La grande muraille augmente les chances des enfants de fréquenter l’école


   La population dans cette région du Sénégal, est principalement composée d’éleveurs. Ici, la transhumance est le mode de vie des familles Peuhles toujours à la recherche de nouveaux pâturages pour le bétail. 


   Avec le projet de Grande Muraille Verte, les parcelles reboisées permettent d’obtenir sur place du fourrage additionnel pour les animaux. Les habitants sont non seulement autorisés à y faire paitre leurs animaux mais sont sensibilisés à la gestion durable de la ressource. 


   Pour le Directeur de l’école, « la grande muraille a été un atout pour fixer les populations ». Ibrahima Diawara estime que sans ce projet l’école n’aurait pas été viable.

 

« Elle a été créée en 1998 mais a été gelée à deux reprises avant de l’être une troisième fois de 2006 à 2014. Alors que les populations étaient toujours là, les effectifs ne dépassaient pas 6 élèves. Avec le retour de la Grande Muraille Verte, cela a été un atout pour rendre l’école plus dynamique avec 150 élèves aujourd’hui inscrits ».


   Avec un taux de 100% de réussite à l’examen de fin de cycle primaire et la première place au niveau régional du concours international de dictée de la fondation Paul Gérin Lajoie, l’année dernière, l’école affiche ses succès. 


   Ces résultats sont le fruit de la participation de tous les acteurs : l’Agence nationale de la Grande Muraille qui offre des logements aux enseignants et appuie l’école, le poste de santé qui soigne gratuitement tous les écoliers et les parents qui participent au comité de gestion de l’école.


L’engagement des acteurs


   L’approche du développement intégré repose aussi sur l’engagement de tous. Les parents, pour éviter aux enfants de parcourir une quinzaine de kilomètres à pied, ont organisé un ramassage scolaire par charrette tirée par des ânes. 

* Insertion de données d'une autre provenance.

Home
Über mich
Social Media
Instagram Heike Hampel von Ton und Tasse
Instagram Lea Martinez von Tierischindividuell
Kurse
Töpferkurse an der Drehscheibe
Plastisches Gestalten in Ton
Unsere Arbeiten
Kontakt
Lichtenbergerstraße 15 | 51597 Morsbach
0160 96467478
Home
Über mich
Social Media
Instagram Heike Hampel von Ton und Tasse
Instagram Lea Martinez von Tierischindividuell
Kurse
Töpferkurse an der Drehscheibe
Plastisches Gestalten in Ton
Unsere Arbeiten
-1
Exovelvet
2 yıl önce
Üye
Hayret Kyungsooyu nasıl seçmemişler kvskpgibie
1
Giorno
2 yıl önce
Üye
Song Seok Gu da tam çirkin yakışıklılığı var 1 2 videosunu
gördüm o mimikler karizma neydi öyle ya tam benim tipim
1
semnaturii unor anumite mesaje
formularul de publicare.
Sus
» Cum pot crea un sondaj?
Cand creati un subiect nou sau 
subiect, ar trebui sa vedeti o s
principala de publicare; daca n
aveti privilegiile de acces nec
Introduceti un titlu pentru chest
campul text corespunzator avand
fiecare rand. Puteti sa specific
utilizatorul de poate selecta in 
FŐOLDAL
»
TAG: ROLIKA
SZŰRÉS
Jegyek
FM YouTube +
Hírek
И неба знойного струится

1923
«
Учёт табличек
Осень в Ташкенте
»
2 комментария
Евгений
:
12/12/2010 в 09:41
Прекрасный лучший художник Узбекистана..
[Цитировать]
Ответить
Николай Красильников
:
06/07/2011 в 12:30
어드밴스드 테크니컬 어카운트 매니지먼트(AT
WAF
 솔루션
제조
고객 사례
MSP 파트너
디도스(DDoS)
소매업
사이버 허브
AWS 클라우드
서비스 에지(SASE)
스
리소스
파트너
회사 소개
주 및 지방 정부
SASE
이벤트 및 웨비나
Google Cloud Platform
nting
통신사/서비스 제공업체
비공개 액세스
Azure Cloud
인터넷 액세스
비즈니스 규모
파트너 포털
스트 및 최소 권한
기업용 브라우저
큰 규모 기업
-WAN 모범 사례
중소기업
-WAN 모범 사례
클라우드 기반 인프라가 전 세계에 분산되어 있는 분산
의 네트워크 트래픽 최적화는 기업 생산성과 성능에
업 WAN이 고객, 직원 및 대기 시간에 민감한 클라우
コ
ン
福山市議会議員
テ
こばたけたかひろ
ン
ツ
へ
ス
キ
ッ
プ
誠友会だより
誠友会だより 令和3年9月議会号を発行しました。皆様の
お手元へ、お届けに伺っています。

   Les instituteurs jouent aussi un rôle prépondérant pour le maintien des enfants à l’école. Ainsi, les filles constituent 70% des effectifs en première année de cycle. A la fin des 6 années d’enseignement, il n’y a pratiquement plus de garçons car ils sont retirés de l’école pour garder le bétail. 


   Les filles, quant à  elles, bien que plus nombreuses à être scolarisées, sont mariées autour de 11 ou 12 ans et doivent quitter l’école pour rejoindre leur époux. Au regard de la situation, les enseignants font un travail de sensibilisation auprès des familles.

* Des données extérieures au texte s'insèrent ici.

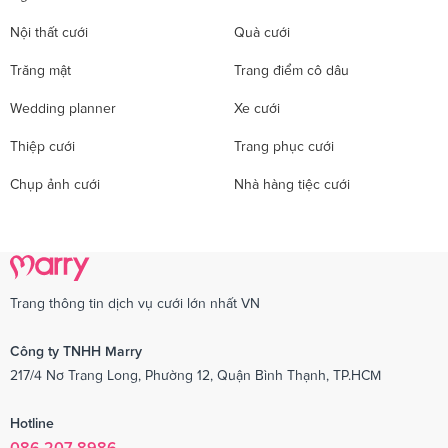
Nội thất cưới
Quà cưới
Trăng mật
Trang điểm cô dâu
Wedding planner
Xe cưới
Thiệp cưới
Trang phục cưới
Chụp ảnh cưới
Nhà hàng tiệc cưới
Trang thông tin dịch vụ cưới lớn nhất VN
Công ty TNHH Marry
217/4 Nơ Trang Long, Phường 12, Quận Bình Thạnh, TP.HCM
Hotline
086 207 8986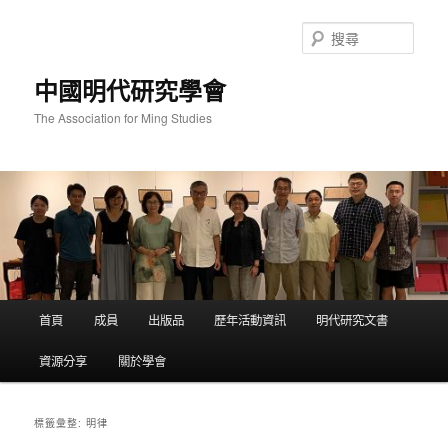
跳
跳
至
至
搜
主
輔
尋
要
助
中國明代研究學會
內
內
容
容
The Association for Ming Studies
主
首頁
成員
出版品
歷年活動資訊
明代研究文書
要
選
資源分享
關於學會
單
明律
標籤彙整: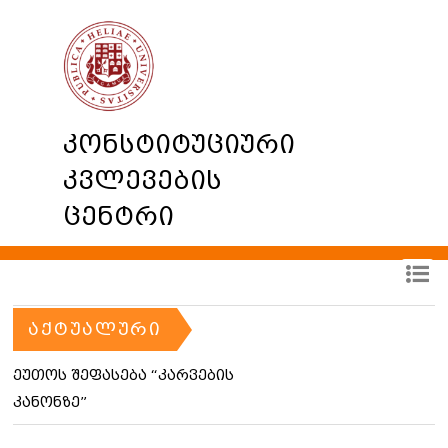
კონსტიტუციური
კვლევების
ცენტრი
ᲐᲥᲢᲣᲐᲚᲣᲠᲘ
ეუთოს შეფასება “კარვების
კანონზე”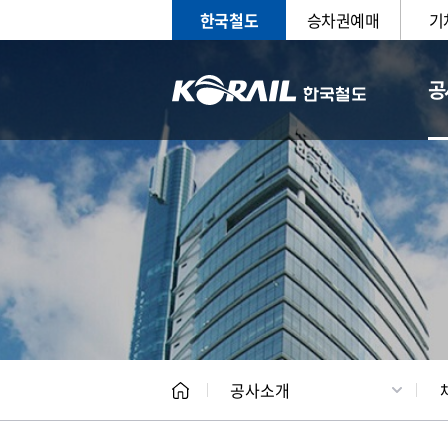
한국철도
승차권예매
기
공
CEO
일반현
공사소개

   Parmi les maîtres d’école, l’un parle la langue locale, le Peuhl. Amadou Aboubakrine BA témoigne du travail de sensibilisation effectué l’année dernière auprès d’une famille.

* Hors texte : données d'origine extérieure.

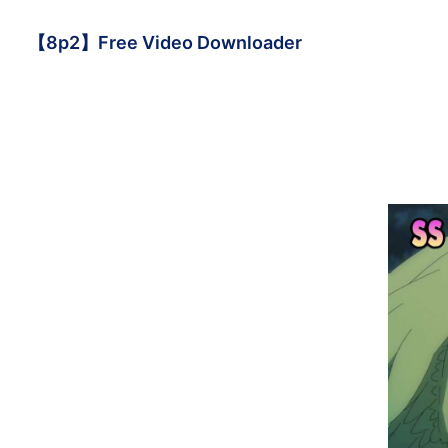
【8p2】Free Video Downloader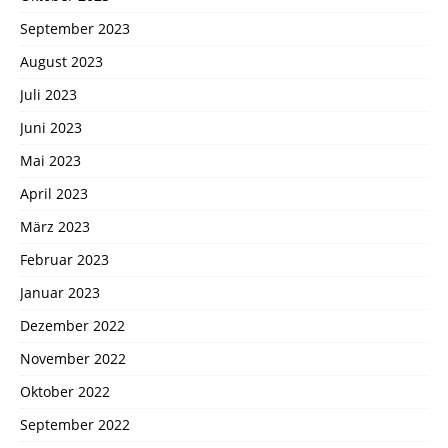
September 2023
August 2023
Juli 2023
Juni 2023
Mai 2023
April 2023
März 2023
Februar 2023
Januar 2023
Dezember 2022
November 2022
Oktober 2022
September 2022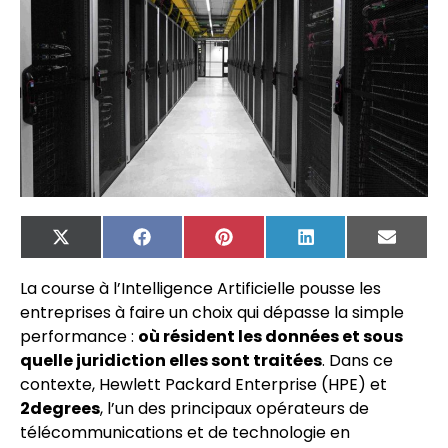
X
Facebook
Pinterest
LinkedIn
Email
(Twitter)
La course à l’Intelligence Artificielle pousse les
entreprises à faire un choix qui dépasse la simple
performance :
où résident les données et sous
quelle juridiction elles sont traitées
. Dans ce
contexte, Hewlett Packard Enterprise (HPE) et
2degrees
, l’un des principaux opérateurs de
télécommunications et de technologie en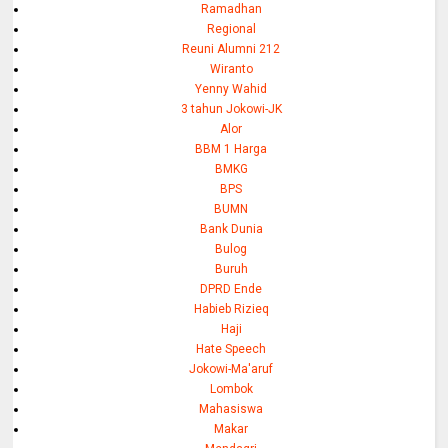
Ramadhan
Regional
Reuni Alumni 212
Wiranto
Yenny Wahid
3 tahun Jokowi-JK
Alor
BBM 1 Harga
BMKG
BPS
BUMN
Bank Dunia
Bulog
Buruh
DPRD Ende
Habieb Rizieq
Haji
Hate Speech
Jokowi-Ma'aruf
Lombok
Mahasiswa
Makar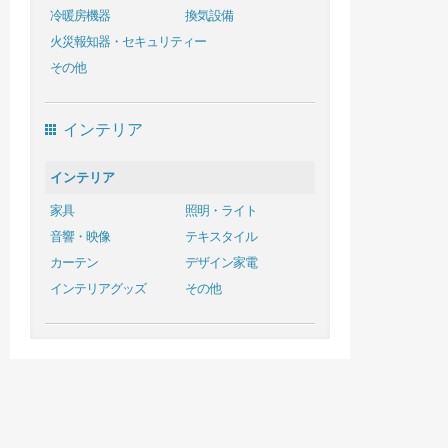
冷暖房機器
換気設備
火災報知器・セキュリティー
その他
インテリア
インテリア
家具
照明・ライト
音響・映像
テキスタイル
カーテン
デザイン家電
インテリアグッズ
その他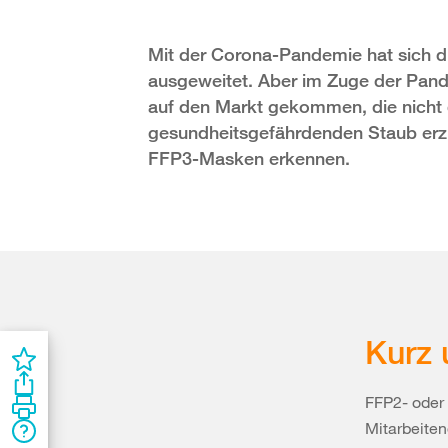
Mit der Corona-Pandemie hat sich
ausgeweitet. Aber im Zuge der Pan
auf den Markt gekommen, die nicht
gesundheitsgefährdenden Staub erzie
FFP3-Masken erkennen.
Kurz 
FFP2- oder
Mitarbeite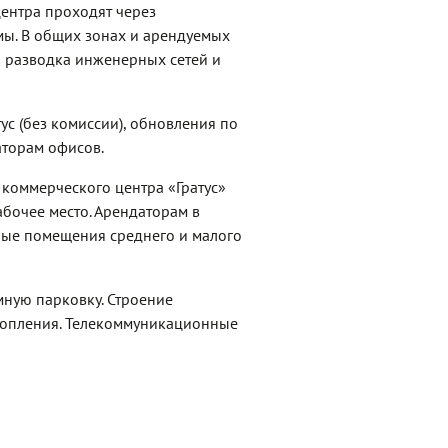
центра проходят через
мы. В общих зонах и арендуемых
а разводка инженерных сетей и
ус (без комиссии), обновления по
торам офисов.
коммерческого центра «Гратус»
абочее место. Арендаторам в
ные помещения среднего и малого
ную парковку. Строение
топления. Телекоммуникационные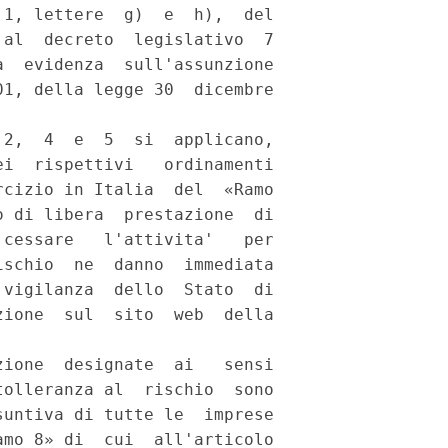
1, lettere  g)  e  h),  del

al  decreto  legislativo  7

  evidenza  sull'assunzione

1, della legge 30  dicembre

2,  4  e  5  si  applicano,

i  rispettivi   ordinamenti

cizio in Italia  del  «Ramo

 di libera  prestazione  di

cessare   l'attivita'   per

schio  ne  danno  immediata

vigilanza  dello  Stato  di

ione  sul  sito  web  della

ione  designate  ai   sensi

olleranza al  rischio  sono

untiva di tutte le  imprese

mo 8» di  cui  all'articolo
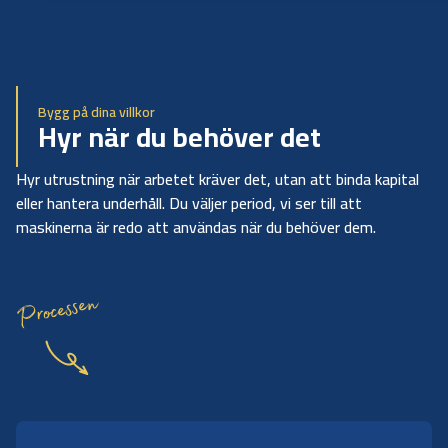
Bygg på dina villkor
Hyr när du behöver det
Hyr utrustning när arbetet kräver det, utan att binda kapital
eller hantera underhåll. Du väljer period, vi ser till att
maskinerna är redo att användas när du behöver dem.
Processen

« L’année dernière, une élève avait confié au directeur d’école qu’elle devait quitter l’école pour suivre son mari. Nous avons donc décidé, mon collègue et moi, d’effectuer une visite de courtoisie auprès de ses parents et nous les avons convaincus de laisser leur fille poursuivre ses études. Ils ont accepté, elle a obtenu son entrée en 6ème. C’est la première fille de son village à fréquenter le collège et ses parents en sont très fiers », va-t-il expliqué.